By John Taliaferro
If there was one guy who could claim to have single-handedly invented pulp fiction it is Edgar Rice Burroughs, whose fictional creations have dominated the daydreams of generations of boys since 1913. John Taliaferro sets out to tell the story of the man behind Tarzan, John Carter, Carson Napier, Davis Innes, and a host of daring heroes in all the remotest places of the Earth and beyond.
Taliaferro balances his view of ERB the man with ERB the writer. But both are weighed against ERB the businessman. Talliaferro notes that ERB’s first book, A Princess of Mars, was written mostly as a release from the boredom of life as an unsuccessful businessman. But ERB was always cognizant that writing was a paying proposition. While ERB was a pretty good businessman for a writer, he was perhaps not a very good businessman overall.

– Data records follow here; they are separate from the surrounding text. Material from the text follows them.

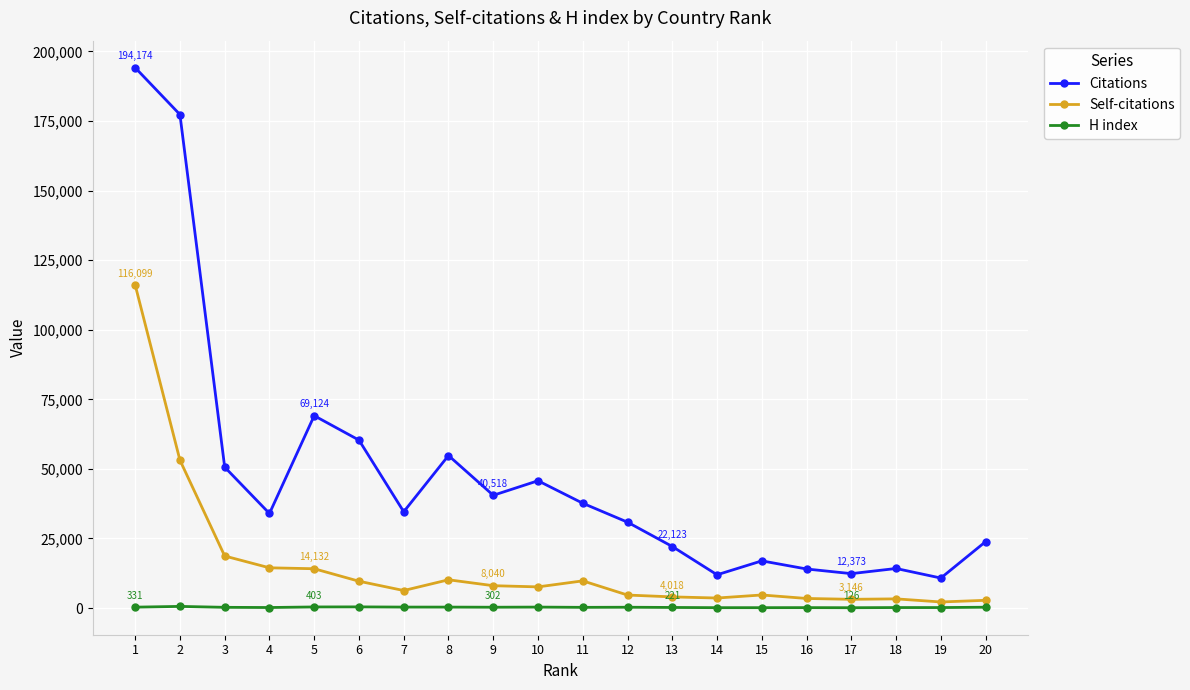

True or false: Citations and Self-citations intersect in this chart.

False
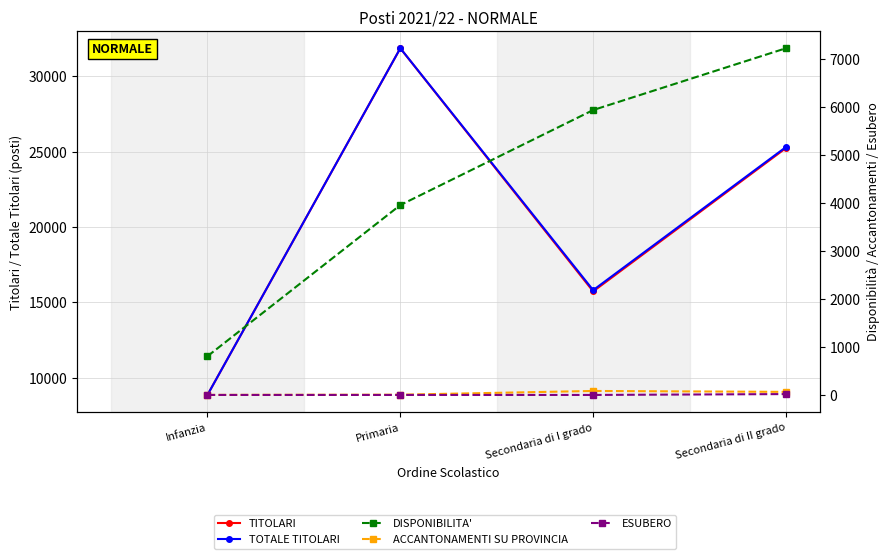

How many values in the DISPONIBILITA' series are below 5945?

2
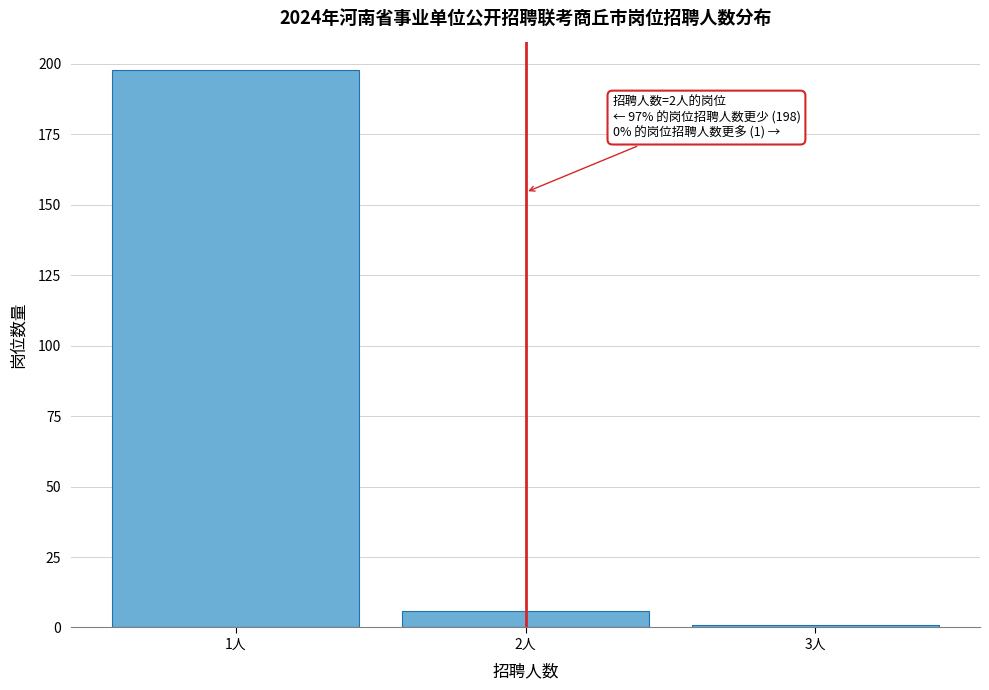

Over which range of the x-axis is the bar tallest?

0.5 to 1.5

Taliaferro depicts a man that is something of a prisoner of his own success. Having adopted a lifestyle that required a high cash flow ERB was forced to write quickly and stick to characters that would sell. ERB had little time to spend on polishing his work and developing new skills as a writer. When new characters and attempts at new genres didn’t pan out, ERB returned to writing Tarzan to make sales. The result was a body of work that started out as ground-breaking, but ended up by becoming repetitious.
ERB pioneered marketing a character with promotional tie-ins. In way that has become the norm now, the name of Tarzan appeared on toys, clothing, ice-cream, and even gasoline.
Some may find Taliaferro’s literary criticism heavy-handed. If ERB’s series tended to become repetitious, he worked earnestly to create new characters and to broaden his fictional horizons. ERB even dabbled in metafictional conceits such as having Tarzan confront his own movie popularity. Admittedly, Taliaferro chalks this up to an urge to get even with movie-makers that ERB felt hadn’t done justice to his creation. Still, the very notion of a fictional character observing himself translated into film is practically a post-modern novelist’s dream (are your listening Umberto Eco?).
Even more controversial will be Taliaferro on the racist themes and pro-eugenics propaganda that he finds in ERB’s work. While it would be foolish to deny that ERB would have benefited from a more relaxed perspective, readers may wish to make up their own minds on the subject.
Tarzan Forever is probably not the definitive biography of ERB, but its good enough to make its subject come alive and get the pulse pounding at the thought of reading some of those grand old adventure yarns that have held the imagination for decades.